Solar Panels in Basic Terms
Here is a brief conversation I witnessed between two friends. The first friend is asking the second for some basic information on solar panels, and I thought the reply was a really straight-up, straight-forward and easy to understand discussion of how they work.
I’m trying to find a formula to determine how to design a solar panel system. I wanted a grid down solar system with a battery backup and about a 3500 watt inverter. I am thinking I want to power my fridge, fans and lights. Can I use deep cycle marine batteries? How do they rate panels? Does 45 watts mean 45 watts per hour? Could I link 10 of them together?
The basic method of determining how much power you will need from a solar panel system is figuring out the wattage needed by those things you wish to power. If you are interested in using an inverter to power 120 volt lights, appliances, etc…. then you should find the rated amps (amperage) for the device (usually on a tag or plate attached on the back or bottom) and multiply it times the voltage ( 120 in this case) to give you the wattage. In the case of lights and small tabletop appliances, you will not have to worry about much “reserve” but larger motor driven units, such as a refrigerator or A/C must have enough capacity to supply “start up” amps. Use the basic wattage numbers to figure the minimum size inverter and you will have an idea about what you have to have size-wise for the inverter.
Supply to the inverter is also determined by the amount of power being used by the inverter. Deep cycle marine batteries are a good choice, though there are “wet glass mat” type batteries made for this type of application. Remember that if you use normal car starting-type batteries, once they are drawn down to below 10 volts, the ability to hold a charge is lowered, and that will eventually cause the demise of the battery.
Also inverters are not 100% efficient…they use a portion of your input power to operate, so look for the highest efficiency (which is sometimes rated as a percentage) and a “sine wave” output is best, especially if you are going to be powering sensitive electronics.
Yes, you can link 10 batteries together in parallel to give yourself a large ampacity at 12 volts DC to supply the inverter.
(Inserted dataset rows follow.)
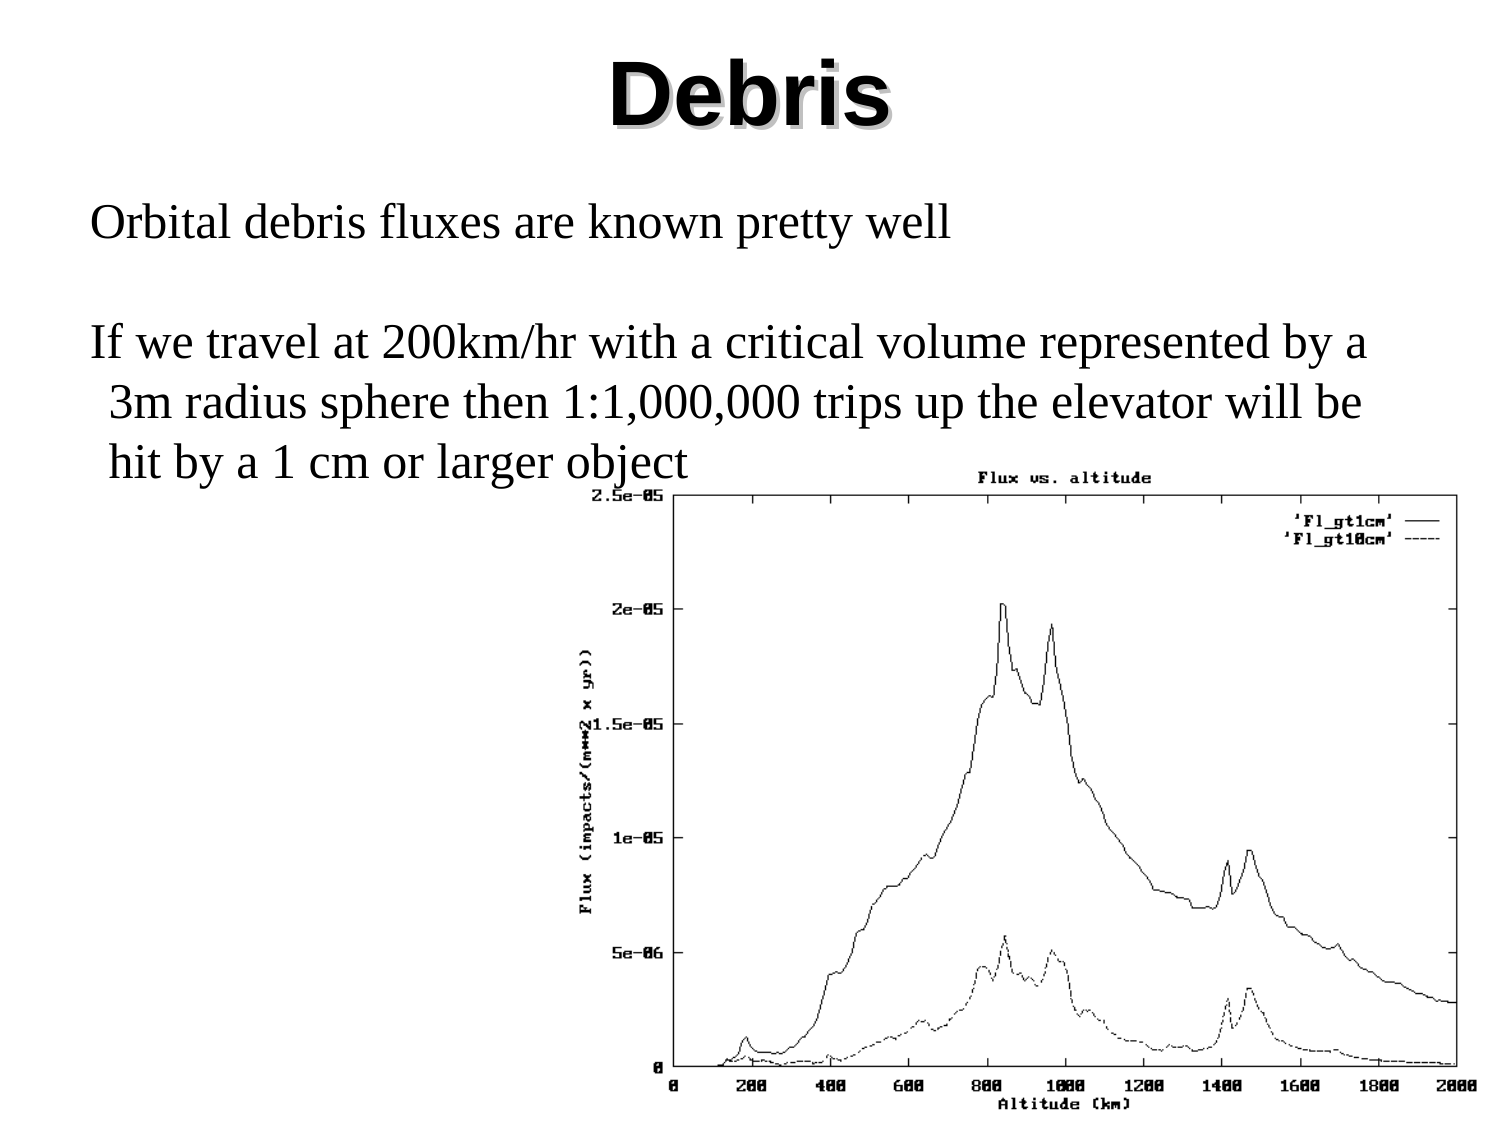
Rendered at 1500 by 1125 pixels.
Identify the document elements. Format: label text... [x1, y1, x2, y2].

title Debris [112, 0, 1388, 181]
text_box Orbital debris fluxes are known pretty well If we travel at 200km/hr with a critical volume represented by a 3m radius sphere then 1:1,000,000 trips up the elevator will be hit by a 1 cm or larger object [75, 181, 1436, 497]
picture [566, 462, 1491, 1119]
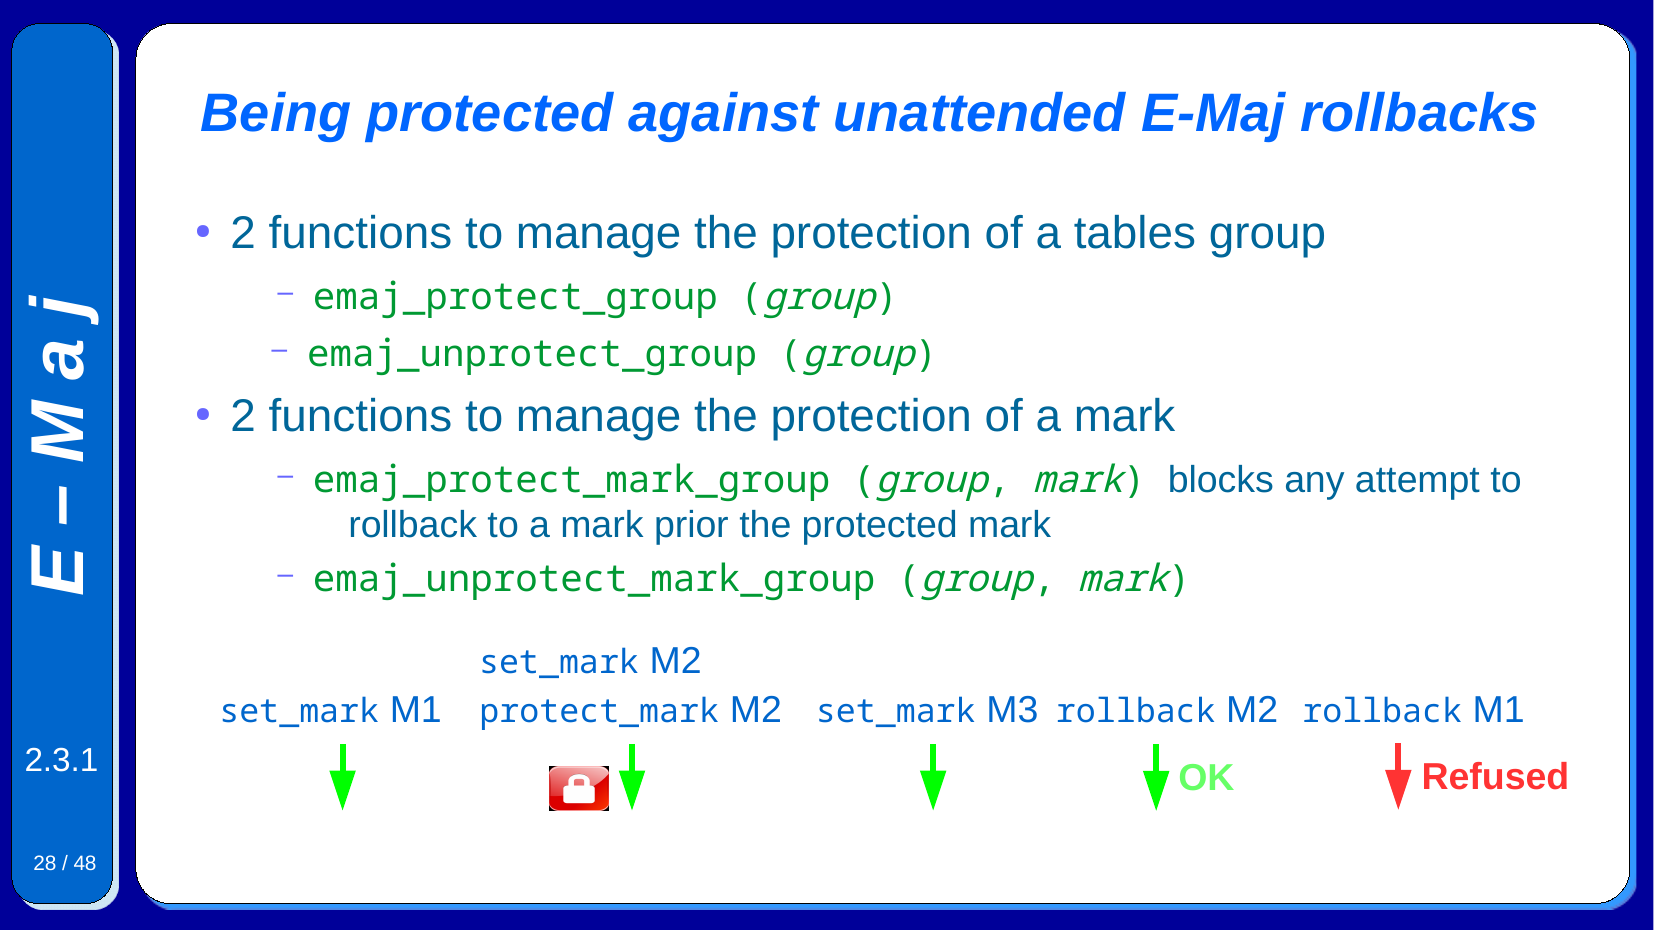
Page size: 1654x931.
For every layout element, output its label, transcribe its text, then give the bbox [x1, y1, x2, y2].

text_box protect_mark M2 [464, 680, 797, 739]
text_box rollback M2 [1058, 680, 1287, 739]
text_box set_mark M2 [464, 630, 721, 680]
text_box rollback M1 [1287, 680, 1540, 739]
text_box set_mark M1 [204, 680, 461, 739]
picture [549, 766, 609, 811]
text_box Refused [1396, 748, 1595, 811]
text_box OK [1163, 749, 1250, 806]
list 2 functions to manage the protection of a tables group emaj_protect_group (group) emaj_unprotect_group (group) 2 functions to manage the protection of a mark emaj_protect_mark_group (group, mark) blocks any attempt to rollback to a mark prior the protected mark emaj_unprotect_mark_group (group, mark) [177, 206, 1587, 591]
title Being protected against unattended E-Maj rollbacks [200, 34, 1575, 191]
text_box set_mark M3 [801, 680, 1058, 739]
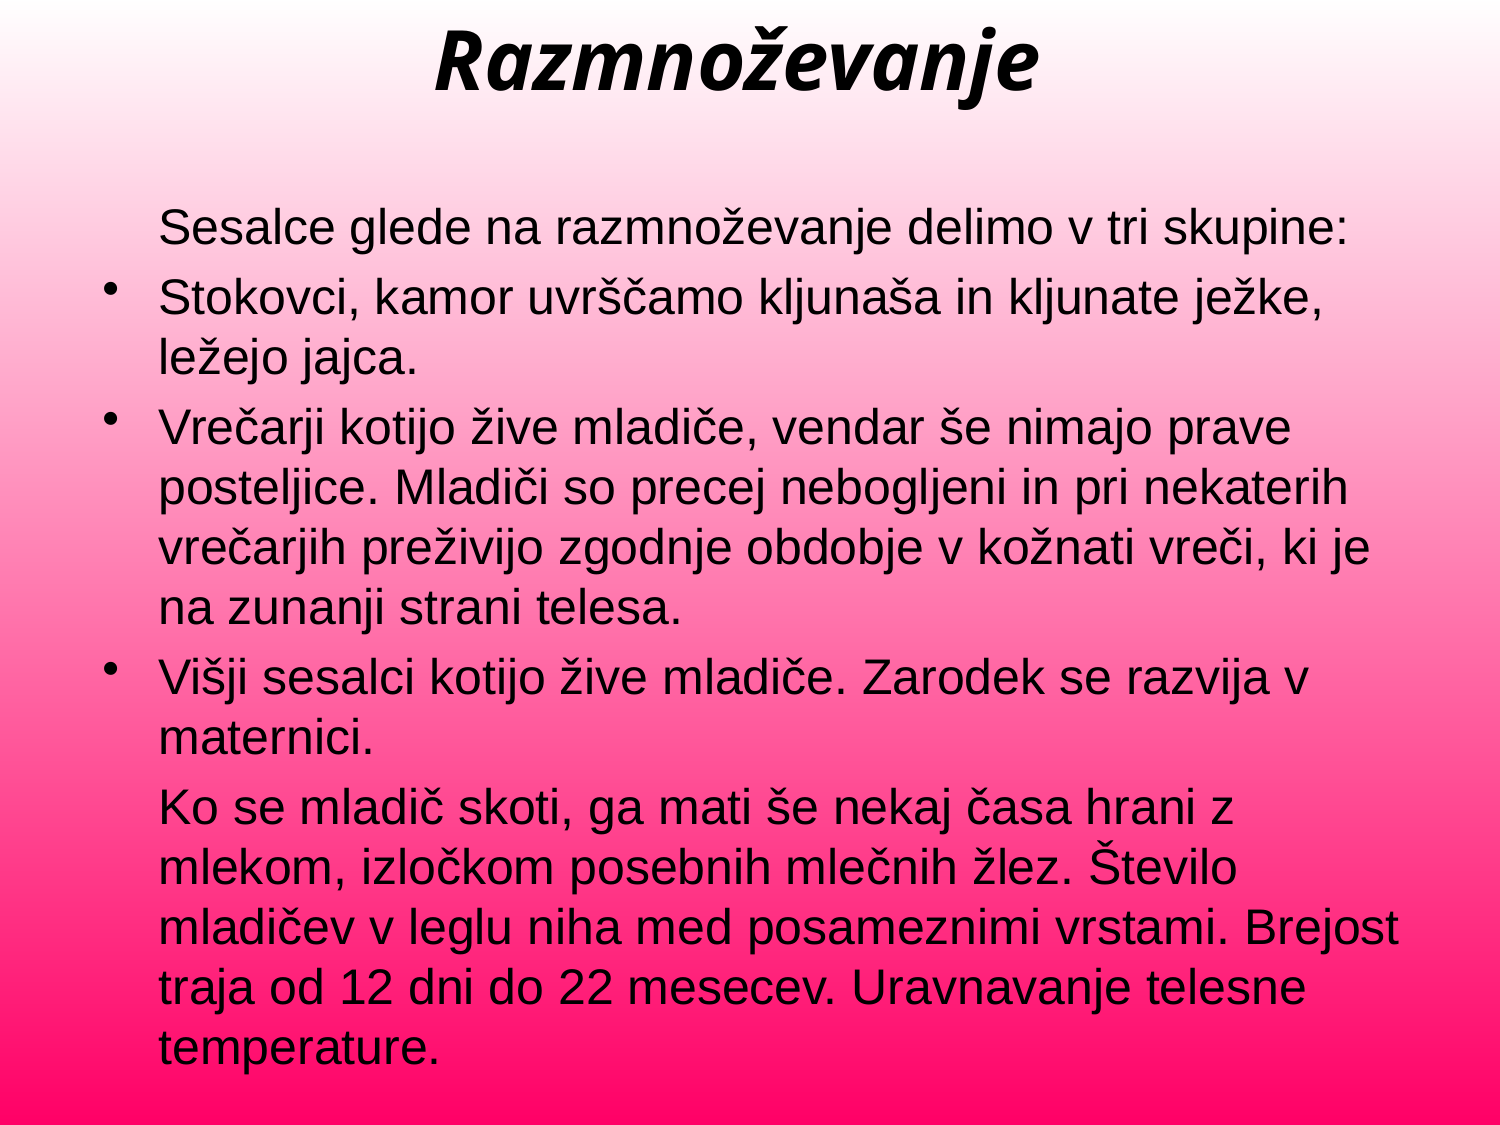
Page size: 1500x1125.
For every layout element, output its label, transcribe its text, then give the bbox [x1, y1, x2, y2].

text_box Razmnoževanje [137, 0, 1338, 175]
text_box Sesalce glede na razmnoževanje delimo v tri skupine: Stokovci, kamor uvrščamo kljunaša in kljunate ježke, ležejo jajca. Vrečarji kotijo žive mladiče, vendar še nimajo prave posteljice. Mladiči so precej nebogljeni in pri nekaterih vrečarjih preživijo zgodnje obdobje v kožnati vreči, ki je na zunanji strani telesa. Višji sesalci kotijo žive mladiče. Zarodek se razvija v maternici. Ko se mladič skoti, ga mati še nekaj časa hrani z mlekom, izločkom posebnih mlečnih žlez. Število mladičev v leglu niha med posameznimi vrstami. Brejost traja od 12 dni do 22 mesecev. Uravnavanje telesne temperature. [87, 187, 1438, 930]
There are also 24 volt DC panels, and you would have to use either 24 volt batteries, or use a series/parallel interconnection between the batteries to give a large capacity… this means that you also have to use an inverter rated at 24 volt input.
Panels are rated in watts, indicating the voltage output at an amperage the panel is capable of delivering, at “full light” conditions…. I guess you could call it a watt/ hour rating…but it depends on light conditions.
This is just the “Basics”… the Solar Energy industry is constantly changing, and the installation of a system is becoming less expensive…just Google the terms associated with solar power and you’ll find a ton of info.
Sounds so straightforward, doesn’t it?